I'm working on a project for school (a discrete dual-slope ADC) that will combine digital and analog circuitry and operate off of a ±15V dual-rail supply. The "analog ground" will be at 0V, as expected. However, I'm not sure where I should ground my digital circuits.


simulate this circuit – Schematic created using CircuitLab

  • Should I put the digital ground on the same node as the analog ground? Or should it be connected to my -15V supply with VCC regulated to -10V?
    • Since I'm dealing with "precision" analog circuitry, I want to minimize switching noise.
    • My Vref regulators are referenced relative to ground, and control +Vref and -Vref via feedback loops (not shown).
    • The digital output from the analog block will be either open collector or open drain, so I can adjust the output level as needed.
  • The first option is more intuitive, but will the second offer significantly better performance?
  • In the digital section, I plan on using a mixture of 74HC and 74AHC chips. Will using the AHC chips at HC speeds introduce more switching noise than using all HC chips?
  • What degree of decoupling is necessary? Will 100nF caps on each digital chip plus something like 10uF between the supplies and ground be sufficient?

3 Answers 3


Of course all grounds (analog and digital) most be electrically connected, as not connecting them will be the road to endless trouble. As Neil_UK suggests, use a star-grounding scheme, see this article. This is to prevent the currents running through the ground connections introducing voltages in the grounds of other (unrelated) circuits.
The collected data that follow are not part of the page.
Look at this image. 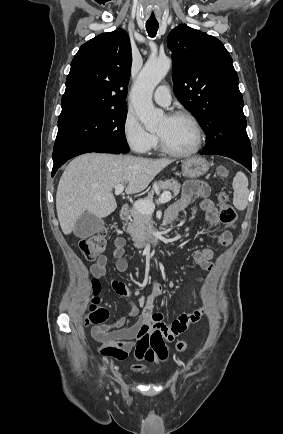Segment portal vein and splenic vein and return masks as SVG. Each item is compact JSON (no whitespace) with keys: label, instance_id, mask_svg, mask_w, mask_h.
Here are the masks:
<instances>
[{"label":"portal vein and splenic vein","instance_id":"18ae733b","mask_svg":"<svg viewBox=\"0 0 283 434\" xmlns=\"http://www.w3.org/2000/svg\"><path fill=\"white\" fill-rule=\"evenodd\" d=\"M123 184H118L115 186V194L119 195L123 192ZM172 196L169 191L164 192L160 198L157 200V204H164L171 200ZM134 207L142 213H153L155 210V204L152 201L138 200L134 203Z\"/></svg>","mask_w":283,"mask_h":434}]
</instances>
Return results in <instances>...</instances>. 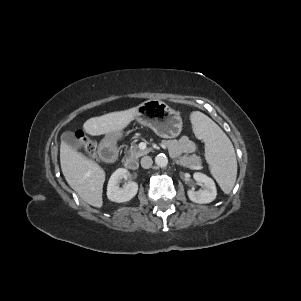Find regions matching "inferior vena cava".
Segmentation results:
<instances>
[{"instance_id": "1", "label": "inferior vena cava", "mask_w": 301, "mask_h": 301, "mask_svg": "<svg viewBox=\"0 0 301 301\" xmlns=\"http://www.w3.org/2000/svg\"><path fill=\"white\" fill-rule=\"evenodd\" d=\"M153 164V161H152V158L150 156H144L142 159H141V166L144 168V169H149Z\"/></svg>"}]
</instances>
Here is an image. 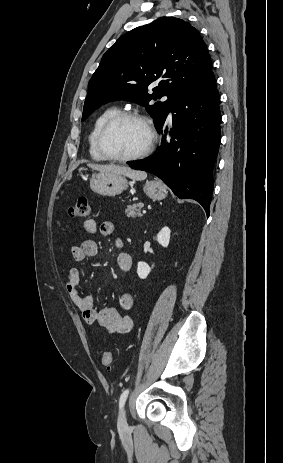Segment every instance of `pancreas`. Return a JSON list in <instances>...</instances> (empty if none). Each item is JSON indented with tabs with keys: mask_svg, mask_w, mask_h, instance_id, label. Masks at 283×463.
I'll list each match as a JSON object with an SVG mask.
<instances>
[{
	"mask_svg": "<svg viewBox=\"0 0 283 463\" xmlns=\"http://www.w3.org/2000/svg\"><path fill=\"white\" fill-rule=\"evenodd\" d=\"M143 203L132 204L127 207L125 213L128 218H137L141 217V208L143 207Z\"/></svg>",
	"mask_w": 283,
	"mask_h": 463,
	"instance_id": "obj_1",
	"label": "pancreas"
}]
</instances>
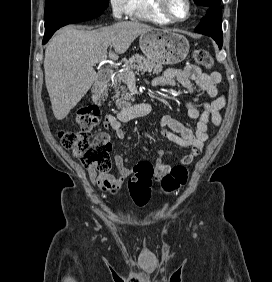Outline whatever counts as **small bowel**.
Returning a JSON list of instances; mask_svg holds the SVG:
<instances>
[{
    "mask_svg": "<svg viewBox=\"0 0 272 282\" xmlns=\"http://www.w3.org/2000/svg\"><path fill=\"white\" fill-rule=\"evenodd\" d=\"M221 80L218 72L204 73L196 65H187L183 69L169 68L153 81L154 87H169L176 82L180 83L190 94L196 90V86L206 93L207 99L199 106L186 102L188 116L196 121L195 131L186 127L175 118L164 115L160 118L162 135L170 142L189 148L190 151L180 159L182 165H188L201 153L205 141L208 139L210 123L219 125L222 121L220 111L224 108L225 96L219 94L217 84ZM105 128L114 130L117 138L124 139L125 132L120 121L113 114H108L103 122ZM116 171L114 173H101L95 169H87L91 182L101 191L111 195L119 194L122 184L131 174L126 160L121 155L114 157ZM172 169V165L164 158L163 153H158L154 165V178L160 180L163 175Z\"/></svg>",
    "mask_w": 272,
    "mask_h": 282,
    "instance_id": "small-bowel-1",
    "label": "small bowel"
}]
</instances>
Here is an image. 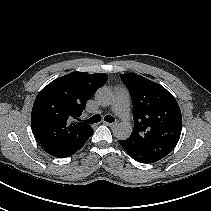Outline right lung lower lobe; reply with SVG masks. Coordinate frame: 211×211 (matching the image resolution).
Returning <instances> with one entry per match:
<instances>
[{
	"instance_id": "right-lung-lower-lobe-1",
	"label": "right lung lower lobe",
	"mask_w": 211,
	"mask_h": 211,
	"mask_svg": "<svg viewBox=\"0 0 211 211\" xmlns=\"http://www.w3.org/2000/svg\"><path fill=\"white\" fill-rule=\"evenodd\" d=\"M87 141V140H86ZM85 141V142H86ZM85 142H83L79 147H77L75 150H73L72 152H70V153H68V154H66V155H63V156H61V157H69V156H71V155H73L74 153H76L79 149H81L82 148V146L85 144Z\"/></svg>"
}]
</instances>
Minimize switching noise generated by your circuits by keeping the loops short, that means adding supply decoupling capacitors across the supply pins of all individual ICs and especially the logic ICs. Using 2 different size capacitors like 100 nF and 100 pF in parallel is generally a good idea.

The higher the speed of a chip, the faster its transitions will be and the more harmonics it will produce. If you don't need the 74AHC for performance reasons then I'd stick with a slower version like 74HC.
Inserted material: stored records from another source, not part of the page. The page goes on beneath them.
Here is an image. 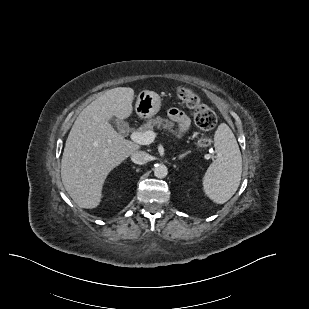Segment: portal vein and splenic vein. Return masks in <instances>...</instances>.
I'll use <instances>...</instances> for the list:
<instances>
[{"instance_id": "portal-vein-and-splenic-vein-1", "label": "portal vein and splenic vein", "mask_w": 309, "mask_h": 309, "mask_svg": "<svg viewBox=\"0 0 309 309\" xmlns=\"http://www.w3.org/2000/svg\"><path fill=\"white\" fill-rule=\"evenodd\" d=\"M156 137V133L154 131H146V132H132L131 139L141 145H149L151 144Z\"/></svg>"}]
</instances>
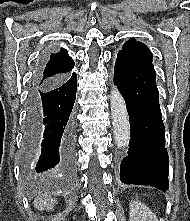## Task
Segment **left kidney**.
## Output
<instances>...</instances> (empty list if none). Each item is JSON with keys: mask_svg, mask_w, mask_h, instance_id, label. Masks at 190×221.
<instances>
[{"mask_svg": "<svg viewBox=\"0 0 190 221\" xmlns=\"http://www.w3.org/2000/svg\"><path fill=\"white\" fill-rule=\"evenodd\" d=\"M129 211L130 221H158L155 214L141 202L131 201Z\"/></svg>", "mask_w": 190, "mask_h": 221, "instance_id": "1", "label": "left kidney"}]
</instances>
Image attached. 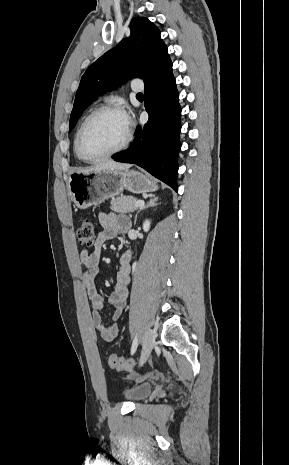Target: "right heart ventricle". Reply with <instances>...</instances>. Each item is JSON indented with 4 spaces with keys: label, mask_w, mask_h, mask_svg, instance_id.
I'll list each match as a JSON object with an SVG mask.
<instances>
[{
    "label": "right heart ventricle",
    "mask_w": 289,
    "mask_h": 465,
    "mask_svg": "<svg viewBox=\"0 0 289 465\" xmlns=\"http://www.w3.org/2000/svg\"><path fill=\"white\" fill-rule=\"evenodd\" d=\"M80 126L81 124L77 127L76 129V132L74 134V140H73V148H74V152H75V155L80 159L78 153H77V136H78V132H79V129H80Z\"/></svg>",
    "instance_id": "obj_1"
}]
</instances>
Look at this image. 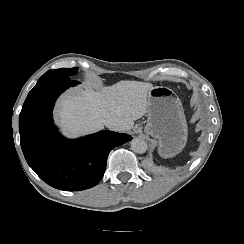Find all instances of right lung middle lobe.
Returning <instances> with one entry per match:
<instances>
[{"instance_id":"right-lung-middle-lobe-1","label":"right lung middle lobe","mask_w":244,"mask_h":244,"mask_svg":"<svg viewBox=\"0 0 244 244\" xmlns=\"http://www.w3.org/2000/svg\"><path fill=\"white\" fill-rule=\"evenodd\" d=\"M78 68H71V69H56V70H49L40 79H44L46 77H59V76H72L77 73Z\"/></svg>"}]
</instances>
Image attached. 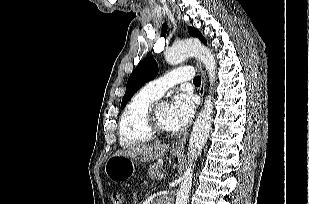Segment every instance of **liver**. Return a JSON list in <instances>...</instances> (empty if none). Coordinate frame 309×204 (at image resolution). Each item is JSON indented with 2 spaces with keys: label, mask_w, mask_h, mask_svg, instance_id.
<instances>
[{
  "label": "liver",
  "mask_w": 309,
  "mask_h": 204,
  "mask_svg": "<svg viewBox=\"0 0 309 204\" xmlns=\"http://www.w3.org/2000/svg\"><path fill=\"white\" fill-rule=\"evenodd\" d=\"M167 151V145L155 144V145H137L126 147L114 155L128 156L133 159H140L142 161H154L162 156Z\"/></svg>",
  "instance_id": "1"
}]
</instances>
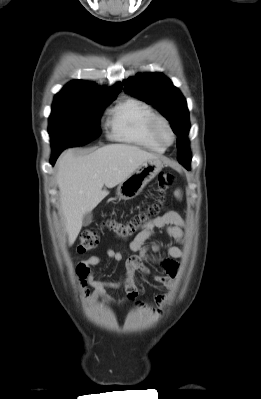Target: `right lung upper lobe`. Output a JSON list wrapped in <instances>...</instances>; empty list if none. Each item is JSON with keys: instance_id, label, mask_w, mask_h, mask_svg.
I'll list each match as a JSON object with an SVG mask.
<instances>
[{"instance_id": "obj_1", "label": "right lung upper lobe", "mask_w": 261, "mask_h": 399, "mask_svg": "<svg viewBox=\"0 0 261 399\" xmlns=\"http://www.w3.org/2000/svg\"><path fill=\"white\" fill-rule=\"evenodd\" d=\"M122 90V84L117 83L116 85L104 89L98 87L94 83H90L84 80H74L69 82L64 88L55 96L58 100H84L93 98H115L118 93Z\"/></svg>"}]
</instances>
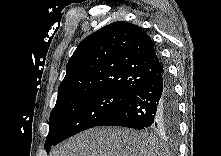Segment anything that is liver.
<instances>
[{
    "label": "liver",
    "instance_id": "1",
    "mask_svg": "<svg viewBox=\"0 0 221 156\" xmlns=\"http://www.w3.org/2000/svg\"><path fill=\"white\" fill-rule=\"evenodd\" d=\"M164 143L155 135L119 127H95L59 144L50 156H163Z\"/></svg>",
    "mask_w": 221,
    "mask_h": 156
}]
</instances>
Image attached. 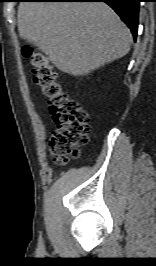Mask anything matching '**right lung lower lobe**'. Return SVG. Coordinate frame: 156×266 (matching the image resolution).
<instances>
[{
  "instance_id": "obj_1",
  "label": "right lung lower lobe",
  "mask_w": 156,
  "mask_h": 266,
  "mask_svg": "<svg viewBox=\"0 0 156 266\" xmlns=\"http://www.w3.org/2000/svg\"><path fill=\"white\" fill-rule=\"evenodd\" d=\"M44 2H105L130 28L134 39L137 37L140 0H32Z\"/></svg>"
}]
</instances>
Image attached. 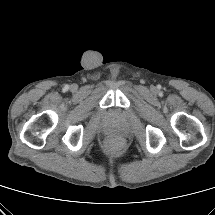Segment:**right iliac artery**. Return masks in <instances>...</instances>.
<instances>
[{"instance_id": "82829eb1", "label": "right iliac artery", "mask_w": 215, "mask_h": 215, "mask_svg": "<svg viewBox=\"0 0 215 215\" xmlns=\"http://www.w3.org/2000/svg\"><path fill=\"white\" fill-rule=\"evenodd\" d=\"M69 89V86L68 85H65L64 86V91H67Z\"/></svg>"}]
</instances>
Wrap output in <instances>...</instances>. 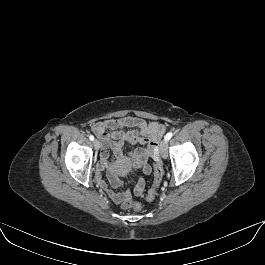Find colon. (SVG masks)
I'll return each mask as SVG.
<instances>
[{
	"label": "colon",
	"instance_id": "obj_1",
	"mask_svg": "<svg viewBox=\"0 0 265 265\" xmlns=\"http://www.w3.org/2000/svg\"><path fill=\"white\" fill-rule=\"evenodd\" d=\"M163 178V167L159 161V159L155 160L154 163V177H153V183H152V187L148 190L147 194H146V201L151 202L154 200L156 194H157V189L162 181ZM122 207L124 209H133V210H140L141 209V203L139 202H134V201H124L122 203Z\"/></svg>",
	"mask_w": 265,
	"mask_h": 265
}]
</instances>
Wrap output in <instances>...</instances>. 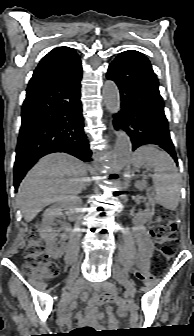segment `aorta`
<instances>
[{
    "label": "aorta",
    "instance_id": "762f6f07",
    "mask_svg": "<svg viewBox=\"0 0 194 336\" xmlns=\"http://www.w3.org/2000/svg\"><path fill=\"white\" fill-rule=\"evenodd\" d=\"M102 94L107 110L111 114L117 115L120 111V94L117 85L113 81H106ZM131 151L132 143L129 136L123 130H119L111 163L113 170L120 171L125 168L131 156Z\"/></svg>",
    "mask_w": 194,
    "mask_h": 336
}]
</instances>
I'd put 10 uF here and there in the supply lines, 10 uF caps do not do so much at high frequencies (above 1 MHz). 100 nF are better so also use those and 1 nF or 100 pF are best for high frequencies so there's usually no harm in adding (a place for) those as well. Note that on a PCB you can just add a place for a capacitor and later decide not to use it. Adding a capacitor in a place where there's no footprint for it is much harder.


The digital ground should certainly be at the same potential as your analogue ground. In fact, you should use the precision analogue ground as the 'star point' for all other grounds.
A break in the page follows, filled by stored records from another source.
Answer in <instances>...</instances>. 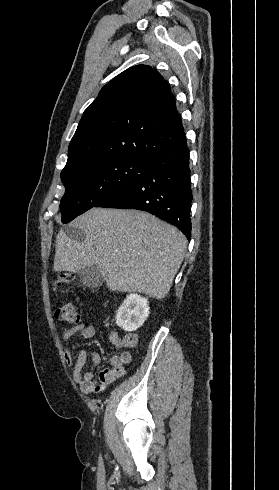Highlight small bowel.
Wrapping results in <instances>:
<instances>
[{
	"instance_id": "obj_1",
	"label": "small bowel",
	"mask_w": 279,
	"mask_h": 490,
	"mask_svg": "<svg viewBox=\"0 0 279 490\" xmlns=\"http://www.w3.org/2000/svg\"><path fill=\"white\" fill-rule=\"evenodd\" d=\"M95 333L94 326L85 322L77 323L61 331L62 338L65 340H69L76 335H79L81 339H89L94 337ZM111 342L116 349L120 350L122 348L118 336H112ZM88 355L89 353L85 349L80 350L76 356L72 354L70 349H67L65 352V361L73 369V379L85 394L99 393L102 391L106 385L123 376L126 373V365L132 361V354L130 352L121 351L119 355L112 357L108 367L103 368L98 376H96L92 371L83 372ZM90 356L93 365L99 366L101 363L100 354L92 351Z\"/></svg>"
}]
</instances>
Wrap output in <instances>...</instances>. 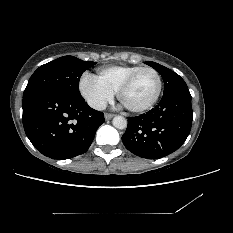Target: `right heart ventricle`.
I'll return each mask as SVG.
<instances>
[{
	"label": "right heart ventricle",
	"mask_w": 233,
	"mask_h": 233,
	"mask_svg": "<svg viewBox=\"0 0 233 233\" xmlns=\"http://www.w3.org/2000/svg\"><path fill=\"white\" fill-rule=\"evenodd\" d=\"M143 68L142 66H111L98 71L94 79L112 94L117 93L121 84L134 72Z\"/></svg>",
	"instance_id": "right-heart-ventricle-1"
}]
</instances>
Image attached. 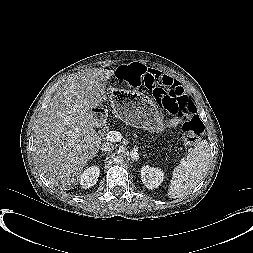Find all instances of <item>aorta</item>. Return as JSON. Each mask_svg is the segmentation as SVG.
Returning <instances> with one entry per match:
<instances>
[{
  "label": "aorta",
  "mask_w": 253,
  "mask_h": 253,
  "mask_svg": "<svg viewBox=\"0 0 253 253\" xmlns=\"http://www.w3.org/2000/svg\"><path fill=\"white\" fill-rule=\"evenodd\" d=\"M123 157L121 156V155H117L115 158H114V162L116 163V164H121V163H123Z\"/></svg>",
  "instance_id": "762f6f07"
}]
</instances>
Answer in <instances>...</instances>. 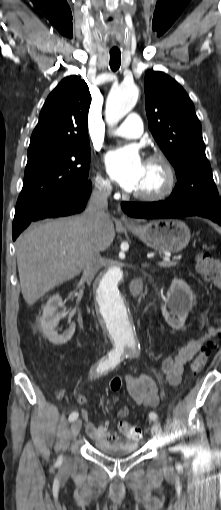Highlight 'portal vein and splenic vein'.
Listing matches in <instances>:
<instances>
[{"mask_svg": "<svg viewBox=\"0 0 221 510\" xmlns=\"http://www.w3.org/2000/svg\"><path fill=\"white\" fill-rule=\"evenodd\" d=\"M173 262H171L169 259H164L163 261L158 262V265L161 267H166L172 265Z\"/></svg>", "mask_w": 221, "mask_h": 510, "instance_id": "obj_1", "label": "portal vein and splenic vein"}]
</instances>
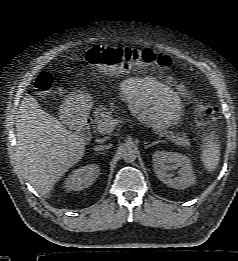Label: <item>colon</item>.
Returning <instances> with one entry per match:
<instances>
[{
  "label": "colon",
  "mask_w": 238,
  "mask_h": 261,
  "mask_svg": "<svg viewBox=\"0 0 238 261\" xmlns=\"http://www.w3.org/2000/svg\"><path fill=\"white\" fill-rule=\"evenodd\" d=\"M86 61L104 73L161 70L172 66V61L168 56L157 54L151 50H136L108 45L94 46L89 49L86 53ZM52 82V76L47 72H42L34 82V89L38 94L44 95L50 90ZM195 120L199 132L205 137L213 135L220 125L217 109L206 101L197 103Z\"/></svg>",
  "instance_id": "colon-1"
}]
</instances>
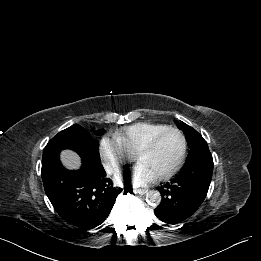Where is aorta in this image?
Here are the masks:
<instances>
[{
  "label": "aorta",
  "instance_id": "obj_1",
  "mask_svg": "<svg viewBox=\"0 0 261 261\" xmlns=\"http://www.w3.org/2000/svg\"><path fill=\"white\" fill-rule=\"evenodd\" d=\"M146 201L150 205H158L161 202V194L157 190H151L146 194Z\"/></svg>",
  "mask_w": 261,
  "mask_h": 261
}]
</instances>
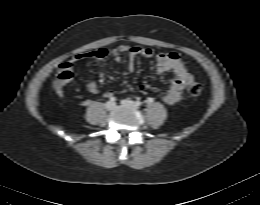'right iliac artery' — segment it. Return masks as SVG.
Wrapping results in <instances>:
<instances>
[{
  "label": "right iliac artery",
  "mask_w": 260,
  "mask_h": 205,
  "mask_svg": "<svg viewBox=\"0 0 260 205\" xmlns=\"http://www.w3.org/2000/svg\"><path fill=\"white\" fill-rule=\"evenodd\" d=\"M110 101H111V102H114V101H116V98L113 97V96H111V97H110Z\"/></svg>",
  "instance_id": "right-iliac-artery-1"
}]
</instances>
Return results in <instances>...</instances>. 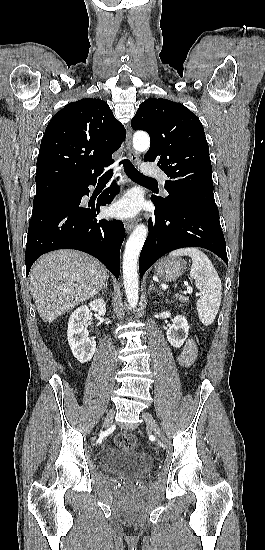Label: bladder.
<instances>
[{
    "mask_svg": "<svg viewBox=\"0 0 265 550\" xmlns=\"http://www.w3.org/2000/svg\"><path fill=\"white\" fill-rule=\"evenodd\" d=\"M99 464L109 474L142 476L151 469L152 458L147 451L117 447L105 450Z\"/></svg>",
    "mask_w": 265,
    "mask_h": 550,
    "instance_id": "obj_1",
    "label": "bladder"
}]
</instances>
This may seem weird, but what it does is ensure that all currents that flow on any of the grounds, particularly the power supply grounds, and the digital returns, do not create voltage drops that get picked up anywhere.


Fired up an IC some years back, with lots of onchip crosstalk between the SPI configuration registers and the various analog functions being configured.

We soon ended the crosstalk, by added 100Kohm resistors (polysilicon) and 10pF onchip caps between each config bit and the analog circuit being configed. We used CMOS interfaces, so the 100Kohm was acceptable.

Summary: I suggest you create a 3rd region between the precision analog and the noisy digital. That region contains buffers with private power filtering, and the signals running back and forth between analog and digital get buffered in the new 3rd region. The buffered signals, running to the analog, get 100Kohm resistors and 10pF capacitors tied to the analog ground, to slow down the edges of the control signals and not inject trash.

For examples of this mindset, check out the Linear Technology 24-bit ADC datasheets, particularly their application/PCB section showing the buffering and isolation resistors, etc.